◆ **Tasks to carry out**
**A.** In the passage on LSD1, which partner protein does the neuron-specific variant LSD1+8a work with?
**B.** Render this sentence from the passage on LSD1 in Spanish: "When researchers block LSD1 in fetal neural stem cells, the cells keep dividing as immature progenitors instead of differentiating into neurons."
**C.** Carry on the passage on LSD1 from the point where it stops.

Other targets include E2F1 (a protein that drives cell division, which LSD1 stabilizes), HIF-1α (a protein that helps cells survive low-oxygen conditions, also stabilized by LSD1), and STAT3 (a signaling protein whose gene-activating ability increases after LSD1 removes its methyl tags). These non-histone functions help explain why LSD1 influences so many different cellular processes and why blocking it has such wide-ranging effects.
Role in Brain Development
LSD1 is essential for the brain. In human neural stem cells, LSD1 activity is required for those stem cells to mature into functioning neurons. When researchers block LSD1 in fetal neural stem cells, the cells keep dividing as immature progenitors instead of differentiating into neurons. The neuron-specific variant LSD1+8a is particularly important here: it works with a partner protein called supervillin to remove silencing marks from genes that neurons need to function, and losing this variant compromises neuronal differentiation.
There are also intriguing connections to neurodevelopmental conditions. In animal models of autism related to the Shank3 gene, inhibiting LSD1 with a targeted drug rescued social deficits and behavioral symptoms, suggesting that LSD1’s gene-regulatory activity intersects with pathways involved in social behavior.

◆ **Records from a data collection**
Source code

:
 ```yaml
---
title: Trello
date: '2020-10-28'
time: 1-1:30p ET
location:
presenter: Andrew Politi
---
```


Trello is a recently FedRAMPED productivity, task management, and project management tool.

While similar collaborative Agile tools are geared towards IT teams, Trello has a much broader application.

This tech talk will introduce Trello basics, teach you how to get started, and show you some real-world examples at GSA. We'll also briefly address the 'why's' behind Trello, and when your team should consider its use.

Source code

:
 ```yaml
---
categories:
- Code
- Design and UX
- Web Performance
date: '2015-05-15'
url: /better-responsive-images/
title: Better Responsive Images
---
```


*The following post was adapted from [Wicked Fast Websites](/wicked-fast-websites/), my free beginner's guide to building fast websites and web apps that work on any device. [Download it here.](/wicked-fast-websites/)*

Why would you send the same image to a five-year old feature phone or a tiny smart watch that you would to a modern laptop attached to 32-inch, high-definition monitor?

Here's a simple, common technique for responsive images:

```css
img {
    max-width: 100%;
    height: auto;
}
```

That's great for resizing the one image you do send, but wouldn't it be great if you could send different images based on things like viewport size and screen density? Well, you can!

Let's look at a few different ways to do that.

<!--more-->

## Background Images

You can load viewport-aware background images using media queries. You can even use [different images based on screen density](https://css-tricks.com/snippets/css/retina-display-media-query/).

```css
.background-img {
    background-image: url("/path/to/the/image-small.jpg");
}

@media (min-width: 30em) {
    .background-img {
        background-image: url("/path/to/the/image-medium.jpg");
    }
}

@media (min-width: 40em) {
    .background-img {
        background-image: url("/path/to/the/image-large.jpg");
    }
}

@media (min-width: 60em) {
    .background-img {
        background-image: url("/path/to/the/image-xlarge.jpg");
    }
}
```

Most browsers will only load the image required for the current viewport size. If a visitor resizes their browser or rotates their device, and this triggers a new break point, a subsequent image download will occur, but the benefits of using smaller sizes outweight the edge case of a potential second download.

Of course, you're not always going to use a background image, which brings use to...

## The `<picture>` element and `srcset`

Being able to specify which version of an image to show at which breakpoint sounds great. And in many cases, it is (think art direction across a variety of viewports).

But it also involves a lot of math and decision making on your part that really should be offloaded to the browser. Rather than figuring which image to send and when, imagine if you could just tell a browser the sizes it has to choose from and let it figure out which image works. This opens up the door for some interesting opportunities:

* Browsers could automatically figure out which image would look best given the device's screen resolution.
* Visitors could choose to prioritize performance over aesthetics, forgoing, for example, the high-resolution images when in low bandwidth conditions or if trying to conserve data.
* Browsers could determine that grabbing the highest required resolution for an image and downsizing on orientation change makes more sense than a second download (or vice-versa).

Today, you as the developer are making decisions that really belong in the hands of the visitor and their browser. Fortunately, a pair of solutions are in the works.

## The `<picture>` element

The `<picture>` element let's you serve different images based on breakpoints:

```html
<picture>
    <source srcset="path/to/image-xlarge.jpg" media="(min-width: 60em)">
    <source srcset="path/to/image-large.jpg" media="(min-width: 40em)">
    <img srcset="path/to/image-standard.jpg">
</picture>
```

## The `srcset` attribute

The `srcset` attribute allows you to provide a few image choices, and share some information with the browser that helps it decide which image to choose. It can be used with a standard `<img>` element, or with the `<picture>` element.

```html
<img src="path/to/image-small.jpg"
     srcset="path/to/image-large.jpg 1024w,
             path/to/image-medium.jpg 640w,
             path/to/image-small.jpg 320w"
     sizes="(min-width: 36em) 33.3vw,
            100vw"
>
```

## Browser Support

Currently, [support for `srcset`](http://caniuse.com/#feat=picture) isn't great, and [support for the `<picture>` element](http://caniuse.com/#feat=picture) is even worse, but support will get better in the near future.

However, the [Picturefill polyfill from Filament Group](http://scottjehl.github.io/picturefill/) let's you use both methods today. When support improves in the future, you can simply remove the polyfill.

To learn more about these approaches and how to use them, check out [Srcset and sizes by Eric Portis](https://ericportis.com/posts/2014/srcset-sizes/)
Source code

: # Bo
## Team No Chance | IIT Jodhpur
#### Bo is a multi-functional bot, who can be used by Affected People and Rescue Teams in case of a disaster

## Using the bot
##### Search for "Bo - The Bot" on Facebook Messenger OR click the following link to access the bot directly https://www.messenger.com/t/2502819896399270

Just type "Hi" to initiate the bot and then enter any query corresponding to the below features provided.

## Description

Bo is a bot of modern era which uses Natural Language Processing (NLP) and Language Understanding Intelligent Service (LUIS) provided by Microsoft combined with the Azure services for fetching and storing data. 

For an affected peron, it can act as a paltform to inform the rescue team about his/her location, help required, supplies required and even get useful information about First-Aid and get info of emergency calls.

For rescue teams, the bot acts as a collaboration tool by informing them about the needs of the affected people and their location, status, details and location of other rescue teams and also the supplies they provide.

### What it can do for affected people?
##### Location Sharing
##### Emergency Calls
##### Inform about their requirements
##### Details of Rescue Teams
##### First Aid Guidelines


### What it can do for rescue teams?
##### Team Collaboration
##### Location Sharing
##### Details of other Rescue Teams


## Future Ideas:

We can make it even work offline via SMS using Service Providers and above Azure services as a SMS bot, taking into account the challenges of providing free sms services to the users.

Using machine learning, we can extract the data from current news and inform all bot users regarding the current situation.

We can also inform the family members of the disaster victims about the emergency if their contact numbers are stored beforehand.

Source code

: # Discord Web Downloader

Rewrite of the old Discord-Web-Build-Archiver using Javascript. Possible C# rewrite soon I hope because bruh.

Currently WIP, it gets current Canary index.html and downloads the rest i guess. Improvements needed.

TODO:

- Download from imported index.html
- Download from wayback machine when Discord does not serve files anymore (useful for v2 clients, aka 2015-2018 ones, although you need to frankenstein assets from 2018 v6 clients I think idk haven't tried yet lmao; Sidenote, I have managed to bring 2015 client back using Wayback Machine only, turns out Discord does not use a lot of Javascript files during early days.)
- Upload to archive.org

◆ **Task-by-task answers**
**A.** Supervillin

**B.** Cuando los investigadores bloquean LSD1 en células madre neurales fetales, las células siguen dividiéndose como progenitoras inmaduras en lugar de diferenciarse en neuronas.

**C.**
LSD1 and Cancer
LSD1 is overproduced in many cancers, and higher levels generally predict worse outcomes. Elevated LSD1 has been linked to poor prognosis in cancers of the lung, liver, colon, esophagus, and breast. In basal-like breast cancer (an aggressive subtype), patients with high LSD1 expression had a hazard ratio of 4.3 for recurrence, meaning they were more than four times as likely to see their cancer return. In triple-negative breast cancer specifically, high LSD1 protein levels served as a reliable marker of poor outcomes.
At the cellular level, LSD1 promotes three hallmarks of aggressive cancer: rapid proliferation, resistance to cell death, and epithelial-to-mesenchymal transition, the process by which stationary cells gain the ability to migrate and invade other tissues. Its demethylation of p53 further tips the balance by weakening one of the cell’s main tumor-suppressing mechanisms.
LSD1 As a Drug Target
Because LSD1 is overactive in so many cancers, pharmaceutical companies have developed drugs that block it. The therapeutic concept is especially compelling in acute myeloid leukemia (AML), where LSD1 inhibition triggers a fundamentally different approach to treatment. Rather than killing cancer cells with toxic chemotherapy, blocking LSD1 coaxes immature leukemia cells into finishing their development into normal blood cells, a strategy called differentiation therapy. This works in part by disrupting LSD1’s interaction with a protein called GFI1, which normally helps keep leukemia cells locked in their immature, rapidly dividing state.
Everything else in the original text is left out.